現在と6分しか変わらなかった
御茶ノ水~中野間の所要時間

「デ963形」の全長は約10メートル、当初は1両(単行)で運転された。今の中央線各駅停車は20メートル車両10両編成なので、120年で全長は20 倍、定員は50倍になった計算だ。

現役時代の「デ963形」現役時代の「デ963形」(出典:新宿歴史博物館『ステイション新宿』)

 さすがに車両は120年の差を感じさせるが、運行形態は私たちが想像するよりはるかに先進的だった。国営化された1906年の記録では、御茶ノ水~中野間の所要時間は28分、運転間隔は6分間隔だった。

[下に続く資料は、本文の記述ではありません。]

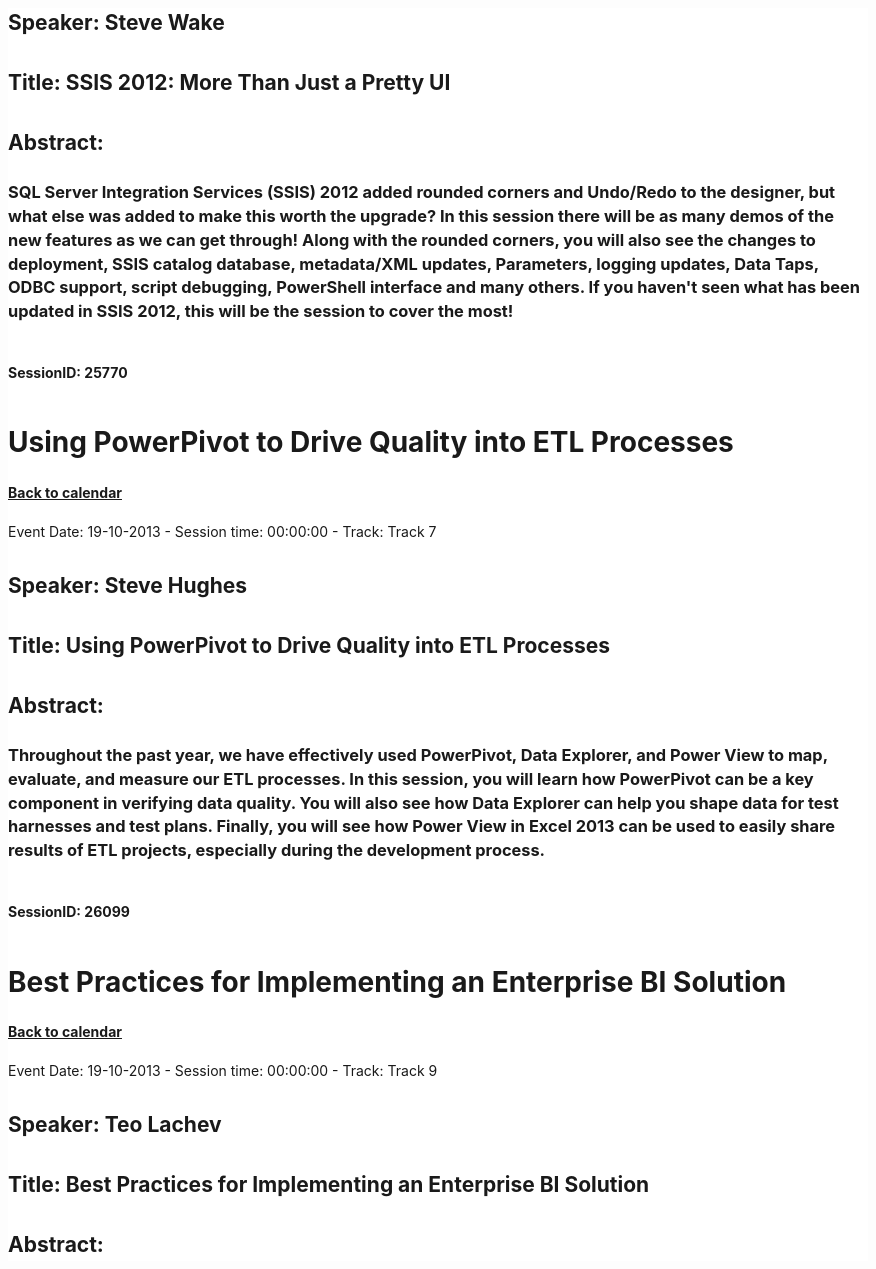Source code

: ## Speaker: Steve Wake
## Title: SSIS 2012: More Than Just a Pretty UI
## Abstract:
### SQL Server Integration Services (SSIS) 2012 added rounded corners and Undo/Redo to the designer, but what else was added to make this worth the upgrade? In this session there will be as many demos of the new features as we can get through! Along with the rounded corners, you will also see the changes to deployment, SSIS catalog database, metadata/XML updates, Parameters, logging updates, Data Taps, ODBC support, script debugging, PowerShell interface and many others. If you haven't seen what has been updated in SSIS 2012, this will be the session to cover the most!
#  
#### SessionID: 25770
# Using PowerPivot to Drive Quality into ETL Processes
#### [Back to calendar](#SQLSaturday-#237---Charlotte-BI-Edition-2013)
Event Date: 19-10-2013 - Session time: 00:00:00 - Track: Track 7
## Speaker: Steve Hughes
## Title: Using PowerPivot to Drive Quality into ETL Processes
## Abstract:
### Throughout the past year, we have effectively used PowerPivot, Data Explorer, and Power View to map, evaluate, and measure our ETL processes.  In this session, you will learn how PowerPivot can be a key component in verifying data quality.  You will also see how Data Explorer can help you shape data for test harnesses and test plans.  Finally, you will see how Power View in Excel 2013 can be used to easily share results of ETL projects, especially during the development process.
#  
#### SessionID: 26099
# Best Practices for Implementing an Enterprise BI Solution
#### [Back to calendar](#SQLSaturday-#237---Charlotte-BI-Edition-2013)
Event Date: 19-10-2013 - Session time: 00:00:00 - Track: Track 9
## Speaker: Teo Lachev
## Title: Best Practices for Implementing an Enterprise BI Solution
## Abstract:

 今の中央線各駅停車は同区間を22分で走っているので、6分しか変わらない。「デ963形」の最高速度は時速30マイル(約48キロ)と現在の半分程度だったが、御茶ノ水~中野間は駅間が短く、トップスピードで走る区間が少ないため、それほど差がつかないのだ。ちなみにこの頃はまだ「通勤ラッシュ」が存在しないため、朝から夜まで6分間隔で運転していた。

 甲武鉄道最大の特徴は都心に深く乗り入れていたことだ。当時、東京市内(都心)には、官設鉄道(東海道線)の新橋、日本鉄道(東北線、高崎線、山手線)の上野、総武鉄道(総武線)の両国といったターミナルがあったが、都心のど真ん中には到達していなかった。

 その中で甲武鉄道は外濠を活用して市街地を避け、道路と立体交差して御茶ノ水まで乗り入れた。当時は辺鄙な郊外だった新宿、中野は都心と直結され、住宅地として急速に発展した。